* AIM OF THE EXERCISE
The lines from the start of the records below through the line containing "- $false: Don't" are to be copied exactly, both ends included, with nothing added.

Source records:

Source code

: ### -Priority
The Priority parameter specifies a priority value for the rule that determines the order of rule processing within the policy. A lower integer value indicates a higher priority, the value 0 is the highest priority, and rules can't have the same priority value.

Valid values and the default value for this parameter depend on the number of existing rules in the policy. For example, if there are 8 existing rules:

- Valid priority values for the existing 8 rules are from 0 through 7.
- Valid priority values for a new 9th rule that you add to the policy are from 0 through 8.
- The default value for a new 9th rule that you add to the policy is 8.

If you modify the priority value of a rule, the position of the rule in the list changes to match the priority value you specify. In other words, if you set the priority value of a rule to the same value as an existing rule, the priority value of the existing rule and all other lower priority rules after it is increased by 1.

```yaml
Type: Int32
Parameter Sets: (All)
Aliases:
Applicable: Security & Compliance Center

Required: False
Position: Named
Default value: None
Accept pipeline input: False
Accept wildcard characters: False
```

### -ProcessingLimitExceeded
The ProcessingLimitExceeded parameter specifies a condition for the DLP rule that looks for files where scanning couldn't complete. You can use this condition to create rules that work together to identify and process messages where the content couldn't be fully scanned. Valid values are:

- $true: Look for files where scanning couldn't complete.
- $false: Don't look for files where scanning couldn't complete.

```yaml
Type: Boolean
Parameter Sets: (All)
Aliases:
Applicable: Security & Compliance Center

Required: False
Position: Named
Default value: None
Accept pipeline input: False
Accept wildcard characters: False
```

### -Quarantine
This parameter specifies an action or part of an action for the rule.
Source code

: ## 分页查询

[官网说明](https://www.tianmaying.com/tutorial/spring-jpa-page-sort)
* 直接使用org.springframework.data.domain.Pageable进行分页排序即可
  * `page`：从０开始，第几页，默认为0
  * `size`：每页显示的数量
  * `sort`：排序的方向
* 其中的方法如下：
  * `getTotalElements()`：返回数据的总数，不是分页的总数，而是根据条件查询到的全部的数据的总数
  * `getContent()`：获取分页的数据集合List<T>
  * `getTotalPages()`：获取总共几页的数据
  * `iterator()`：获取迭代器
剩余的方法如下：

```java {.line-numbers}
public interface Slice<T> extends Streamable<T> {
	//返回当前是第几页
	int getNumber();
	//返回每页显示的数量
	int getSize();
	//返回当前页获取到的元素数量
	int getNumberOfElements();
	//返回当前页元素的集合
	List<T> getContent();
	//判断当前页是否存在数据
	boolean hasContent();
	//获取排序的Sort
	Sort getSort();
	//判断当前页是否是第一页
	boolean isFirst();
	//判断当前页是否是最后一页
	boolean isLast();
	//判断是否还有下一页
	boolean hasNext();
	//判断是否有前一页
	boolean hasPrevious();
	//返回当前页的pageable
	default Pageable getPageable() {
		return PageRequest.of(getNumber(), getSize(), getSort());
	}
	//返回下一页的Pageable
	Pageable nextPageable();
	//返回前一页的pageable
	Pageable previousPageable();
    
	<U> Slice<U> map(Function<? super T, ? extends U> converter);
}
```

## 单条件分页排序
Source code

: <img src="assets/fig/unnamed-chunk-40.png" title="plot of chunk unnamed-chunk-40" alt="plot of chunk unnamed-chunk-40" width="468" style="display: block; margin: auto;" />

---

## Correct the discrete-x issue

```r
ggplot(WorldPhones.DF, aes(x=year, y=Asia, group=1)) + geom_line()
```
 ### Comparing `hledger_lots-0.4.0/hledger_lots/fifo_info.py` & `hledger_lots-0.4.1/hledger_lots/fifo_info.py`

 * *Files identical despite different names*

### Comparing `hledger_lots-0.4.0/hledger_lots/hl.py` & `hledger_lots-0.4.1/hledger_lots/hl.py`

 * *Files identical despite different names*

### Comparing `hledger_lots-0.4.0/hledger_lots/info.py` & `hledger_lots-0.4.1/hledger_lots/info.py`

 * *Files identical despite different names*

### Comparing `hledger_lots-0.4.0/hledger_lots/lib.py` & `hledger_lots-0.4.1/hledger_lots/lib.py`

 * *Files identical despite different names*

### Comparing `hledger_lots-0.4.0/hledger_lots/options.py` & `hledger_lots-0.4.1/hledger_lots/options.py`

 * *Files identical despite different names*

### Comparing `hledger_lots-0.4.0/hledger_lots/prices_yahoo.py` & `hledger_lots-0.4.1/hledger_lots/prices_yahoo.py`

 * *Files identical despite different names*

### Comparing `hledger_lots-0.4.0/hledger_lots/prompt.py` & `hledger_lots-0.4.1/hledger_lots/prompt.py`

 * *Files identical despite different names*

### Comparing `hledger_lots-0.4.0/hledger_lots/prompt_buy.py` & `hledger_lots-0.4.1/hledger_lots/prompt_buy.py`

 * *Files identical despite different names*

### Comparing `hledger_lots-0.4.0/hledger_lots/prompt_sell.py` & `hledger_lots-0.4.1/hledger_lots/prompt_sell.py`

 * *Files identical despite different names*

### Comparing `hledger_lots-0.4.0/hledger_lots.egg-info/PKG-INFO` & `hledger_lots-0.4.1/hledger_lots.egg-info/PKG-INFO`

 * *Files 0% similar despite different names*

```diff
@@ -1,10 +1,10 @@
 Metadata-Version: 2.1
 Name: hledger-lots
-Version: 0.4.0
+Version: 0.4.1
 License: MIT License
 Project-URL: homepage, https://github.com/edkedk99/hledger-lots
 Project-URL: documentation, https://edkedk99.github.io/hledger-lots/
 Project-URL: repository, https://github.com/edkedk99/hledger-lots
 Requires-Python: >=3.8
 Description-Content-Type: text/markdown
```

* EXERCISE RESPONSE
Source code

: ### -Priority
The Priority parameter specifies a priority value for the rule that determines the order of rule processing within the policy. A lower integer value indicates a higher priority, the value 0 is the highest priority, and rules can't have the same priority value.

Valid values and the default value for this parameter depend on the number of existing rules in the policy. For example, if there are 8 existing rules:

- Valid priority values for the existing 8 rules are from 0 through 7.
- Valid priority values for a new 9th rule that you add to the policy are from 0 through 8.
- The default value for a new 9th rule that you add to the policy is 8.

If you modify the priority value of a rule, the position of the rule in the list changes to match the priority value you specify. In other words, if you set the priority value of a rule to the same value as an existing rule, the priority value of the existing rule and all other lower priority rules after it is increased by 1.

```yaml
Type: Int32
Parameter Sets: (All)
Aliases:
Applicable: Security & Compliance Center

Required: False
Position: Named
Default value: None
Accept pipeline input: False
Accept wildcard characters: False
```

### -ProcessingLimitExceeded
The ProcessingLimitExceeded parameter specifies a condition for the DLP rule that looks for files where scanning couldn't complete. You can use this condition to create rules that work together to identify and process messages where the content couldn't be fully scanned. Valid values are:

- $true: Look for files where scanning couldn't complete.
- $false: Don't look for files where scanning couldn't complete.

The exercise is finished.